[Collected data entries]
◆ ◆ ◆ ◆ ◆ ◆ ◆
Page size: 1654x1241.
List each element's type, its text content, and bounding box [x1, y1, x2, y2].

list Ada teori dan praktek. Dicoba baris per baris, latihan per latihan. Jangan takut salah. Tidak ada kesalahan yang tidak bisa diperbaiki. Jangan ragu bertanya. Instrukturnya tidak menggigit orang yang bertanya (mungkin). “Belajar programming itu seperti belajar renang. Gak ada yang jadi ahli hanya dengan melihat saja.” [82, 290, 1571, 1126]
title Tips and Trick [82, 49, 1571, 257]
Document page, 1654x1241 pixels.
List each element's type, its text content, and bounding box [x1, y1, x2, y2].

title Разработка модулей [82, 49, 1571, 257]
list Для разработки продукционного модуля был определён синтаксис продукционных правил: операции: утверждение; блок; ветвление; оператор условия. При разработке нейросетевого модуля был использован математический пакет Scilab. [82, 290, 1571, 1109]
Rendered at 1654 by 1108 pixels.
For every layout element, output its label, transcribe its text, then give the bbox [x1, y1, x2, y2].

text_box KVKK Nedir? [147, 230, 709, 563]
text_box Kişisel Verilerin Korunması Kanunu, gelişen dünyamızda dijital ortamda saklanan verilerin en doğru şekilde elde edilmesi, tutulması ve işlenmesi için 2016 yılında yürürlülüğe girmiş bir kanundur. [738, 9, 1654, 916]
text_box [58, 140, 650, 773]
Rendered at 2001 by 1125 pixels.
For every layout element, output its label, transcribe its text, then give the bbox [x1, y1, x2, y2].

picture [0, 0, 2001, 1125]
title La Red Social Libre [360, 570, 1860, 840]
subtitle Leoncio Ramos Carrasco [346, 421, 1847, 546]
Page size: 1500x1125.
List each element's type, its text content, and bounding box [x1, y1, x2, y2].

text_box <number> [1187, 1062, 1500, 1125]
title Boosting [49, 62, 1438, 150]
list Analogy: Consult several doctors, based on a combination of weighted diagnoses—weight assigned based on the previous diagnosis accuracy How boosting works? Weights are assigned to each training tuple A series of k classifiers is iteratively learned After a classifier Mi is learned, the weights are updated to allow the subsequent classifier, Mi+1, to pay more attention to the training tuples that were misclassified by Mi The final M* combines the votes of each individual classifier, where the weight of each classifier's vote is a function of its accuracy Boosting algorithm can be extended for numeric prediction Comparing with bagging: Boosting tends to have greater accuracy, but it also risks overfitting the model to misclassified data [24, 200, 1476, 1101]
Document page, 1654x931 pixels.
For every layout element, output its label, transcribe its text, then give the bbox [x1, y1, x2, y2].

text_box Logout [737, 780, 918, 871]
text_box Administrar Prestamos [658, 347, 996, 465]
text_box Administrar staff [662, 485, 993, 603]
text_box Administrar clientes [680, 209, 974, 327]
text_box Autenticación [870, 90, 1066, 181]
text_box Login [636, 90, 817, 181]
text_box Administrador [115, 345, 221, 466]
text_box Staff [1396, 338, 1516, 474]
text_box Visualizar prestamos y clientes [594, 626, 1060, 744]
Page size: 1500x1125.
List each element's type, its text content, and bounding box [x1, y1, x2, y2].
◆ ◆ ◆ ◆ ◆ ◆ ◆
• [Short problem]: Rewrite the records above, substituting "enclosing box" for each occurrence of "bounding box" and leaving all other text unchanged.

• [Result]:
Page size: 1654x1241.
List each element's type, its text content, and enclosing box [x1, y1, x2, y2].

list Ada teori dan praktek. Dicoba baris per baris, latihan per latihan. Jangan takut salah. Tidak ada kesalahan yang tidak bisa diperbaiki. Jangan ragu bertanya. Instrukturnya tidak menggigit orang yang bertanya (mungkin). “Belajar programming itu seperti belajar renang. Gak ada yang jadi ahli hanya dengan melihat saja.” [82, 290, 1571, 1126]
title Tips and Trick [82, 49, 1571, 257]
Document page, 1654x1241 pixels.
List each element's type, its text content, and enclosing box [x1, y1, x2, y2].

title Разработка модулей [82, 49, 1571, 257]
list Для разработки продукционного модуля был определён синтаксис продукционных правил: операции: утверждение; блок; ветвление; оператор условия. При разработке нейросетевого модуля был использован математический пакет Scilab. [82, 290, 1571, 1109]
Rendered at 1654 by 1108 pixels.
For every layout element, output its label, transcribe its text, then give the bbox [x1, y1, x2, y2].

text_box KVKK Nedir? [147, 230, 709, 563]
text_box Kişisel Verilerin Korunması Kanunu, gelişen dünyamızda dijital ortamda saklanan verilerin en doğru şekilde elde edilmesi, tutulması ve işlenmesi için 2016 yılında yürürlülüğe girmiş bir kanundur. [738, 9, 1654, 916]
text_box [58, 140, 650, 773]
Rendered at 2001 by 1125 pixels.
For every layout element, output its label, transcribe its text, then give the bbox [x1, y1, x2, y2].

picture [0, 0, 2001, 1125]
title La Red Social Libre [360, 570, 1860, 840]
subtitle Leoncio Ramos Carrasco [346, 421, 1847, 546]
Page size: 1500x1125.
List each element's type, its text content, and enclosing box [x1, y1, x2, y2].

text_box <number> [1187, 1062, 1500, 1125]
title Boosting [49, 62, 1438, 150]
list Analogy: Consult several doctors, based on a combination of weighted diagnoses—weight assigned based on the previous diagnosis accuracy How boosting works? Weights are assigned to each training tuple A series of k classifiers is iteratively learned After a classifier Mi is learned, the weights are updated to allow the subsequent classifier, Mi+1, to pay more attention to the training tuples that were misclassified by Mi The final M* combines the votes of each individual classifier, where the weight of each classifier's vote is a function of its accuracy Boosting algorithm can be extended for numeric prediction Comparing with bagging: Boosting tends to have greater accuracy, but it also risks overfitting the model to misclassified data [24, 200, 1476, 1101]
Document page, 1654x931 pixels.
For every layout element, output its label, transcribe its text, then give the bbox [x1, y1, x2, y2].

text_box Logout [737, 780, 918, 871]
text_box Administrar Prestamos [658, 347, 996, 465]
text_box Administrar staff [662, 485, 993, 603]
text_box Administrar clientes [680, 209, 974, 327]
text_box Autenticación [870, 90, 1066, 181]
text_box Login [636, 90, 817, 181]
text_box Administrador [115, 345, 221, 466]
text_box Staff [1396, 338, 1516, 474]
text_box Visualizar prestamos y clientes [594, 626, 1060, 744]
Page size: 1500x1125.
List each element's type, its text content, and enclosing box [x1, y1, x2, y2].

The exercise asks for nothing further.